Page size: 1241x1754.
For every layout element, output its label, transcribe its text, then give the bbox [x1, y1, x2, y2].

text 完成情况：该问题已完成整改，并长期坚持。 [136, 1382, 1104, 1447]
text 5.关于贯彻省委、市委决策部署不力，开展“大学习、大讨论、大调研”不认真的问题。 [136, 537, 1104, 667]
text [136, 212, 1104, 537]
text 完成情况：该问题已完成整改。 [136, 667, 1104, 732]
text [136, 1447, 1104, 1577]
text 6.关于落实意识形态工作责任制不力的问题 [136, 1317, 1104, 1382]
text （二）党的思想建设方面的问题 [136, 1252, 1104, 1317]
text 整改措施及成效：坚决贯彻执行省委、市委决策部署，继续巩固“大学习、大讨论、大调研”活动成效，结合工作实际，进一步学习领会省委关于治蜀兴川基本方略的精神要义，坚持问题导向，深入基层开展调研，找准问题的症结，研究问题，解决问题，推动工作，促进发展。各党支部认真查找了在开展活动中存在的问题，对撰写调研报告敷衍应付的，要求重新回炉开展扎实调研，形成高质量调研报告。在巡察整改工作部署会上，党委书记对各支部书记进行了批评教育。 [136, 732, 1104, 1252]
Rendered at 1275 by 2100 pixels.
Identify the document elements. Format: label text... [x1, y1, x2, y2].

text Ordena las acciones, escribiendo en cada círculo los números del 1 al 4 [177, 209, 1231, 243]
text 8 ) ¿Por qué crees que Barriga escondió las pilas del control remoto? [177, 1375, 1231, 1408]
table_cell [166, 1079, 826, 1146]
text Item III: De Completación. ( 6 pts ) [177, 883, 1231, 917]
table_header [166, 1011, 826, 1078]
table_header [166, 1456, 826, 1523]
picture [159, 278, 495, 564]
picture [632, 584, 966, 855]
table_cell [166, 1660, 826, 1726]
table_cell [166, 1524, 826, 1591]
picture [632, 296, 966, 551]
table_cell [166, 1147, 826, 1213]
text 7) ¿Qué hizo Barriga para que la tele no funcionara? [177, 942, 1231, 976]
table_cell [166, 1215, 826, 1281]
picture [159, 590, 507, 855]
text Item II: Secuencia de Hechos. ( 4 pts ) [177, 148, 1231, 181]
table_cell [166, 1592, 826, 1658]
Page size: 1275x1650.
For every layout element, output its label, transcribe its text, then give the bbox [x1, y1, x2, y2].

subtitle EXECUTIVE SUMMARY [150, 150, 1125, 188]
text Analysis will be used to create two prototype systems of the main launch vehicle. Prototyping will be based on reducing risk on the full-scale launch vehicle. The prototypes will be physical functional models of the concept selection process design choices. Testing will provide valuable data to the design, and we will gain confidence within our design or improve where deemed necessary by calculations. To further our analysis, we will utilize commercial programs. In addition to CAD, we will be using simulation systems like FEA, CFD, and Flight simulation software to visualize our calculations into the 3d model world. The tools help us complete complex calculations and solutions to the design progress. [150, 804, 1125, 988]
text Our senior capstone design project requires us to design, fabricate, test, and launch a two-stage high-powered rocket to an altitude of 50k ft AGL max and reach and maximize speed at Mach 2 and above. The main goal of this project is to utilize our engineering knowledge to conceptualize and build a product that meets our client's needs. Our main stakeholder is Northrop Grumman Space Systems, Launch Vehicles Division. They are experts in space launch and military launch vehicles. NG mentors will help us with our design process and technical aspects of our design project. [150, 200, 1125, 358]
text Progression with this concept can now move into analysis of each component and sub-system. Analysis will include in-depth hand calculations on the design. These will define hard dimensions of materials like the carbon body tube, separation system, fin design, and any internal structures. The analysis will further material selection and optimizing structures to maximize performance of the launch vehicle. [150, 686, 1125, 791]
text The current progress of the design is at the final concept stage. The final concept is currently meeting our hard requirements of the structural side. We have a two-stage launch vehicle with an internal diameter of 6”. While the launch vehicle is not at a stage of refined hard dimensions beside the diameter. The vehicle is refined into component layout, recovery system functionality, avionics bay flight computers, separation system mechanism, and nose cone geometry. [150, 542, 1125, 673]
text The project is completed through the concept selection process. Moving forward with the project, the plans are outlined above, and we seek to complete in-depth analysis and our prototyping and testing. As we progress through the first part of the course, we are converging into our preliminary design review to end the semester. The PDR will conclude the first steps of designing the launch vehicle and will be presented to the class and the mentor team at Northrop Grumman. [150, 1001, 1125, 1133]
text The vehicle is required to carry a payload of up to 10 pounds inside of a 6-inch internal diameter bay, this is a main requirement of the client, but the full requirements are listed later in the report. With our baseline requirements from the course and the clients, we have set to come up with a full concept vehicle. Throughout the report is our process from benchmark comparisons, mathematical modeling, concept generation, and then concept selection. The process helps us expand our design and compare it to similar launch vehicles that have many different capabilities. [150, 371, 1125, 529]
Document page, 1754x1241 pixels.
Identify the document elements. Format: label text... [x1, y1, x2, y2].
++++
EXERCISE →
All of the data above should be written out again word for word.

RESULT FOR THIS EXERCISE →
Page size: 1241x1754.
For every layout element, output its label, transcribe its text, then give the bbox [x1, y1, x2, y2].

text 完成情况：该问题已完成整改，并长期坚持。 [136, 1382, 1104, 1447]
text 5.关于贯彻省委、市委决策部署不力，开展“大学习、大讨论、大调研”不认真的问题。 [136, 537, 1104, 667]
text [136, 212, 1104, 537]
text 完成情况：该问题已完成整改。 [136, 667, 1104, 732]
text [136, 1447, 1104, 1577]
text 6.关于落实意识形态工作责任制不力的问题 [136, 1317, 1104, 1382]
text （二）党的思想建设方面的问题 [136, 1252, 1104, 1317]
text 整改措施及成效：坚决贯彻执行省委、市委决策部署，继续巩固“大学习、大讨论、大调研”活动成效，结合工作实际，进一步学习领会省委关于治蜀兴川基本方略的精神要义，坚持问题导向，深入基层开展调研，找准问题的症结，研究问题，解决问题，推动工作，促进发展。各党支部认真查找了在开展活动中存在的问题，对撰写调研报告敷衍应付的，要求重新回炉开展扎实调研，形成高质量调研报告。在巡察整改工作部署会上，党委书记对各支部书记进行了批评教育。 [136, 732, 1104, 1252]
Rendered at 1275 by 2100 pixels.
Identify the document elements. Format: label text... [x1, y1, x2, y2].

text Ordena las acciones, escribiendo en cada círculo los números del 1 al 4 [177, 209, 1231, 243]
text 8 ) ¿Por qué crees que Barriga escondió las pilas del control remoto? [177, 1375, 1231, 1408]
table_cell [166, 1079, 826, 1146]
text Item III: De Completación. ( 6 pts ) [177, 883, 1231, 917]
table_header [166, 1011, 826, 1078]
table_header [166, 1456, 826, 1523]
picture [159, 278, 495, 564]
picture [632, 584, 966, 855]
table_cell [166, 1660, 826, 1726]
table_cell [166, 1524, 826, 1591]
picture [632, 296, 966, 551]
table_cell [166, 1147, 826, 1213]
text 7) ¿Qué hizo Barriga para que la tele no funcionara? [177, 942, 1231, 976]
table_cell [166, 1215, 826, 1281]
picture [159, 590, 507, 855]
text Item II: Secuencia de Hechos. ( 4 pts ) [177, 148, 1231, 181]
table_cell [166, 1592, 826, 1658]
Page size: 1275x1650.
For every layout element, output its label, transcribe its text, then give the bbox [x1, y1, x2, y2].

subtitle EXECUTIVE SUMMARY [150, 150, 1125, 188]
text Analysis will be used to create two prototype systems of the main launch vehicle. Prototyping will be based on reducing risk on the full-scale launch vehicle. The prototypes will be physical functional models of the concept selection process design choices. Testing will provide valuable data to the design, and we will gain confidence within our design or improve where deemed necessary by calculations. To further our analysis, we will utilize commercial programs. In addition to CAD, we will be using simulation systems like FEA, CFD, and Flight simulation software to visualize our calculations into the 3d model world. The tools help us complete complex calculations and solutions to the design progress. [150, 804, 1125, 988]
text Our senior capstone design project requires us to design, fabricate, test, and launch a two-stage high-powered rocket to an altitude of 50k ft AGL max and reach and maximize speed at Mach 2 and above. The main goal of this project is to utilize our engineering knowledge to conceptualize and build a product that meets our client's needs. Our main stakeholder is Northrop Grumman Space Systems, Launch Vehicles Division. They are experts in space launch and military launch vehicles. NG mentors will help us with our design process and technical aspects of our design project. [150, 200, 1125, 358]
text Progression with this concept can now move into analysis of each component and sub-system. Analysis will include in-depth hand calculations on the design. These will define hard dimensions of materials like the carbon body tube, separation system, fin design, and any internal structures. The analysis will further material selection and optimizing structures to maximize performance of the launch vehicle. [150, 686, 1125, 791]
text The current progress of the design is at the final concept stage. The final concept is currently meeting our hard requirements of the structural side. We have a two-stage launch vehicle with an internal diameter of 6”. While the launch vehicle is not at a stage of refined hard dimensions beside the diameter. The vehicle is refined into component layout, recovery system functionality, avionics bay flight computers, separation system mechanism, and nose cone geometry. [150, 542, 1125, 673]
text The project is completed through the concept selection process. Moving forward with the project, the plans are outlined above, and we seek to complete in-depth analysis and our prototyping and testing. As we progress through the first part of the course, we are converging into our preliminary design review to end the semester. The PDR will conclude the first steps of designing the launch vehicle and will be presented to the class and the mentor team at Northrop Grumman. [150, 1001, 1125, 1133]
text The vehicle is required to carry a payload of up to 10 pounds inside of a 6-inch internal diameter bay, this is a main requirement of the client, but the full requirements are listed later in the report. With our baseline requirements from the course and the clients, we have set to come up with a full concept vehicle. Throughout the report is our process from benchmark comparisons, mathematical modeling, concept generation, and then concept selection. The process helps us expand our design and compare it to similar launch vehicles that have many different capabilities. [150, 371, 1125, 529]
Document page, 1754x1241 pixels.
Identify the document elements. Format: label text... [x1, y1, x2, y2].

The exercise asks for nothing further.